Nella scuola dell’autonomia si è scoperta sempre più la necessità di sviluppare una mentalità progettuale, innovativa e cooperativa, implicando cambiamenti significativi nella struttura organizzativa, nella struttura curricolare, nel ruolo della dirigenza.
In queste incessanti trasformazioni, il dirigente scolastico, per uscire dall’autoreferenzialità e dall’isolamento, ha cercato di costruire una scuola innovativa intesa come comunità, attraverso, la continua revisione della scuola tradizionale, l’adesione alla logica del lavoro in rete, il lavoro incisivo su diverse aree con i genitori, con il contesto ambientale e con gli studenti; ma ai suddetti tentativi non sempre sono coincisi reali e significativi cambiamenti.
In nome dell’Autonomia si sono sviluppate anche diverse forme di sperimentazioni organizzative scolastiche, a cui sono corrisposti diversi profili di capo d’istituto e campi di azione, non sempre supportati dal mondo accademico e della ricerca.
La documentazione di riferimento ci ha proposto un’ampia gamma di tessuti organizzativi e stili dirigenziali, talvolta alternativi, che hanno fornito contributi interessanti all’implementazione delle governance scolastiche.

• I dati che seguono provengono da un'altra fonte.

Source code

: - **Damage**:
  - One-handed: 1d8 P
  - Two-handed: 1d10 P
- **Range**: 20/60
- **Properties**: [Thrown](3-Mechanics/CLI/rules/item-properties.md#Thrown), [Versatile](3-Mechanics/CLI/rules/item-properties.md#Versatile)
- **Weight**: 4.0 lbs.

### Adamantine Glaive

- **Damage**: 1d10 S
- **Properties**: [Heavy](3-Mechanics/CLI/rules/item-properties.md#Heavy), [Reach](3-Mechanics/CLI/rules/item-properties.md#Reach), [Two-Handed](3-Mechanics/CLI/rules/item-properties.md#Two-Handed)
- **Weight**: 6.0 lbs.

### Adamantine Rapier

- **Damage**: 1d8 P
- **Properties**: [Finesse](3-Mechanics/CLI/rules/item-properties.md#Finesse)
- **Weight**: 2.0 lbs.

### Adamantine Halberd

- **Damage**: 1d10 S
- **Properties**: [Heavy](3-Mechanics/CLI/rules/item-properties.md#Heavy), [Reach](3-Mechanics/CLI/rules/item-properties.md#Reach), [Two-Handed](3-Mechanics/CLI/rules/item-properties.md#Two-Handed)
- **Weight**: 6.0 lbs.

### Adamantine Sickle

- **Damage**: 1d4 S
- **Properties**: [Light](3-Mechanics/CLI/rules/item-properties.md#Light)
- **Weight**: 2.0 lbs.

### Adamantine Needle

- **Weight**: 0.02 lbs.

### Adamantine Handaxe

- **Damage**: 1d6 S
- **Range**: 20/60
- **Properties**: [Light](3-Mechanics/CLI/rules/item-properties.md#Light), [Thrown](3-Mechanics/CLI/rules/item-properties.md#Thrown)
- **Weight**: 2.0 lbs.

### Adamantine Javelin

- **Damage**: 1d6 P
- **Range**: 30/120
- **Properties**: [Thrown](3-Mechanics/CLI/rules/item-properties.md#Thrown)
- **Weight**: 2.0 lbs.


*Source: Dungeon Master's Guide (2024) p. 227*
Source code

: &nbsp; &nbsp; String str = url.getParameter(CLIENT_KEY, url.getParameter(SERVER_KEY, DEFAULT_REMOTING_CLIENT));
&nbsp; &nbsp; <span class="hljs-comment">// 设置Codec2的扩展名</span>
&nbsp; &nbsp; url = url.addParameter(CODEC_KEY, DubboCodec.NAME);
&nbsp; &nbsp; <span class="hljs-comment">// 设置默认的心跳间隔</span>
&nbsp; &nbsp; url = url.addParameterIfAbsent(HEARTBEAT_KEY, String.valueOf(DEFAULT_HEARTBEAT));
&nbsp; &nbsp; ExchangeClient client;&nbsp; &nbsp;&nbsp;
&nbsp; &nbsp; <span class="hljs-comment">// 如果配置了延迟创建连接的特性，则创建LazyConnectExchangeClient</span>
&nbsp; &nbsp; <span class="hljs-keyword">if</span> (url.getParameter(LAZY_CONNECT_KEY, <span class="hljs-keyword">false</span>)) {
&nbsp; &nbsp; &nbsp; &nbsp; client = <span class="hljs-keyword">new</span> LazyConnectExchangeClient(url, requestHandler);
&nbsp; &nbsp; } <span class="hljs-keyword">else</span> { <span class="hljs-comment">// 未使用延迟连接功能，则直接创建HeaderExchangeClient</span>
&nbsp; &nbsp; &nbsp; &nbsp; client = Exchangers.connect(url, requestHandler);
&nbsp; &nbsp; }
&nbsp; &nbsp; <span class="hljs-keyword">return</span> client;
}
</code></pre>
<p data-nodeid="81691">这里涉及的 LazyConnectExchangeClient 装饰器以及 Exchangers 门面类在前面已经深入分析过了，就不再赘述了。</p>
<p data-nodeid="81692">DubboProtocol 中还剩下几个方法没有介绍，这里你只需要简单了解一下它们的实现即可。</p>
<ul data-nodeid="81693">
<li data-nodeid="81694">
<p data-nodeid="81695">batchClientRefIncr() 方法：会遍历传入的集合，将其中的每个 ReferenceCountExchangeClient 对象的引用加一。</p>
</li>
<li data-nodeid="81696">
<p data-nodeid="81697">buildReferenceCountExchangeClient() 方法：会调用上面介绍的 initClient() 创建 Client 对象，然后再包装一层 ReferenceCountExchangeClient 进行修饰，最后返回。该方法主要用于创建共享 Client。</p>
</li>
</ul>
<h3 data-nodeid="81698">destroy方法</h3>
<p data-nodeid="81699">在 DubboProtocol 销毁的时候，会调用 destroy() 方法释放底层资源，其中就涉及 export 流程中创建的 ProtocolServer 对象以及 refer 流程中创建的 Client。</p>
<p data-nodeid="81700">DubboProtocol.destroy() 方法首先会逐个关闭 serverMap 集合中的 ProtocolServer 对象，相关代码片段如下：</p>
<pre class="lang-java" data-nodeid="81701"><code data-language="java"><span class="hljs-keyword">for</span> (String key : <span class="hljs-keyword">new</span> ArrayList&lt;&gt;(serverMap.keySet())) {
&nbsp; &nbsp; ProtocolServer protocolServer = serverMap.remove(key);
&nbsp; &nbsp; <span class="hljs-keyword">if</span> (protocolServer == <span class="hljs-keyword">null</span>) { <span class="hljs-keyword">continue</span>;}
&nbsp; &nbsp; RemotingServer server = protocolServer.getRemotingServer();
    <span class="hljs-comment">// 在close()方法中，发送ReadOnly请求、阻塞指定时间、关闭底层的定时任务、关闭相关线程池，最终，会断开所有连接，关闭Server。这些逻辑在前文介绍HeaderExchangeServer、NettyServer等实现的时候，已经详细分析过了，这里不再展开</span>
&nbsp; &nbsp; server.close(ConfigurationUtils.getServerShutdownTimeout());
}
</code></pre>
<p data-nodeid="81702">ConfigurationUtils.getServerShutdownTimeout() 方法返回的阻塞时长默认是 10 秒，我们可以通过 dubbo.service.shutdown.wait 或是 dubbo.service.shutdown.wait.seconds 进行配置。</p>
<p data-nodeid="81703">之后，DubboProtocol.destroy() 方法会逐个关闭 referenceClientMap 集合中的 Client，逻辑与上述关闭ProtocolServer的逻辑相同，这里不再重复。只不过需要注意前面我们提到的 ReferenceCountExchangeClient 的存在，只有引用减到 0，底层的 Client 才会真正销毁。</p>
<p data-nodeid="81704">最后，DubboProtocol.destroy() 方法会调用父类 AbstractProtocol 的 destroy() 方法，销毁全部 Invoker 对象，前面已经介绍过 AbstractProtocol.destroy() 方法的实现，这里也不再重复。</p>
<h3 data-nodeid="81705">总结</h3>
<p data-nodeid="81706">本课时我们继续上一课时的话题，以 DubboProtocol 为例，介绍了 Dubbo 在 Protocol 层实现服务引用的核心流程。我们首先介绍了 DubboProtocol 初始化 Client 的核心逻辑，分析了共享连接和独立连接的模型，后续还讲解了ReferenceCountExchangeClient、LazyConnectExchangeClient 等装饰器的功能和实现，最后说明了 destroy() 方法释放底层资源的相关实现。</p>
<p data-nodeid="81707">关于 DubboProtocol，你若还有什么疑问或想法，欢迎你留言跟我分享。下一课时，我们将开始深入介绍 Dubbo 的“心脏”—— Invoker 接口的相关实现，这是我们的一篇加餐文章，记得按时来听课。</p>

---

Alcuni stili si sono ispirati al paradigma razionalista prevalentemente prescrittivo, altri al paradigma
narrativo-interpretativista descrittivo.
Le riforme scolastiche dell’ultimo ventennio hanno rivisto continuamente il governo del nostro sistema d’istruzione, tanto che, nella situazione italiana si sono manifestate diffusamente governance orientate allo
38 sviluppo di forme quasi – comunitarie e di tipo professionale, ma appare ancora flebile la partecipazione diretta degli studenti e delle famiglie ai processi decisionali della scuola dell’autonomia.
In generale, abbiamo potuto constatare che i cambiamenti generati dall’autonomia hanno influito su tutti gli attori del contesto scolastico, specialmente su coloro che sono preposti a guidare l’istituzione scolastica.